**ACTIVITY**
Print all of the entries exactly, minus the pictures.

**Pictured people or hands with joints**
-- -- --
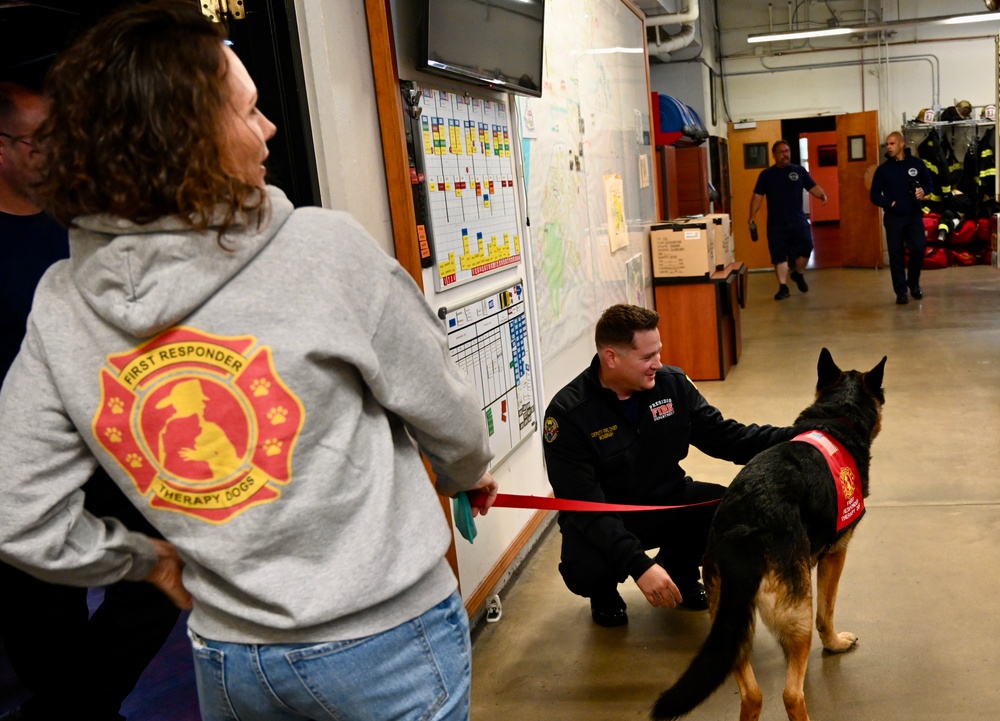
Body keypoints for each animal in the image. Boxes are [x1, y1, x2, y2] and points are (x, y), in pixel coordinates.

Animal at [652, 348, 888, 720]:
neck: (838, 417)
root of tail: (746, 529)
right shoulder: (836, 555)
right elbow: (827, 613)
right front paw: (835, 643)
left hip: (733, 626)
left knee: (752, 694)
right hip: (796, 616)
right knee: (791, 694)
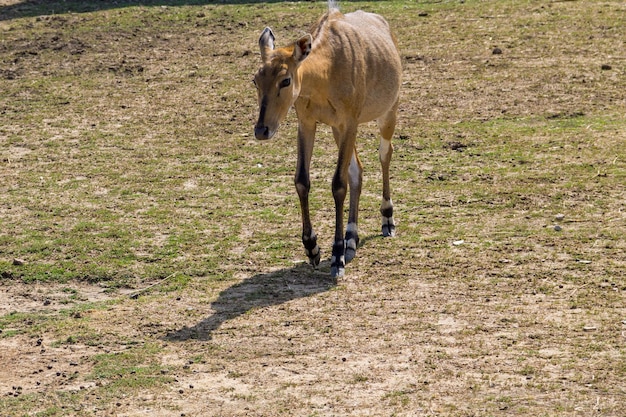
-- -- --
**YOUR SOLUTION**
Body keypoints for each animal in the image. Boxes are [x1, y1, x2, y2] and points are (x, y), in pixel coordinates.

Animal at [652, 348, 888, 720]:
neck: (838, 417)
root of tail: (746, 529)
right shoulder: (836, 555)
right elbow: (827, 613)
right front paw: (835, 643)
left hip: (733, 626)
left knee: (752, 694)
right hip: (796, 616)
right knee: (791, 694)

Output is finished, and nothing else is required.